#### To-do item:
Copy out the lines of the material from the line containing "Bestel Maak ze gek!" through the line containing "22,50 inclusief BTW", keeping both of those lines.
(Beginning of Listed records)
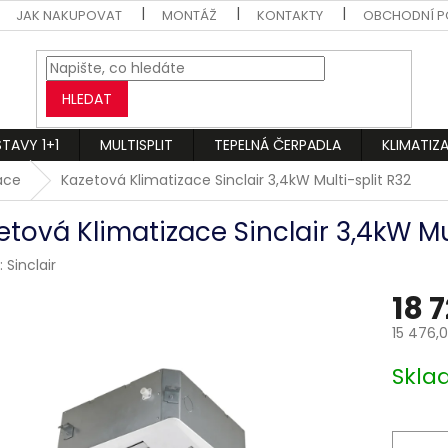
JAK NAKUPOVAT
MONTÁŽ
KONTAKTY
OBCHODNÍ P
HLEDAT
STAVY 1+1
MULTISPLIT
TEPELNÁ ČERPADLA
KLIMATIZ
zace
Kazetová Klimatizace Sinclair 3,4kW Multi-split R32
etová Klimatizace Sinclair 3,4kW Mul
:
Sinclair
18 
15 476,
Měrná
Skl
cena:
(End of Listed records)
(Beginning of Listed records)
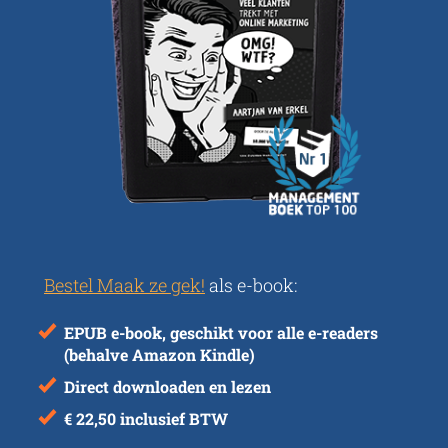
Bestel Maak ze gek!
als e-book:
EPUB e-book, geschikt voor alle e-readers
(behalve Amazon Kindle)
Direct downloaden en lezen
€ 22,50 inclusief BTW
(End of Listed records)
#### Exercise solution:
Bestel Maak ze gek!
als e-book:
EPUB e-book, geschikt voor alle e-readers
(behalve Amazon Kindle)
Direct downloaden en lezen
€ 22,50 inclusief BTW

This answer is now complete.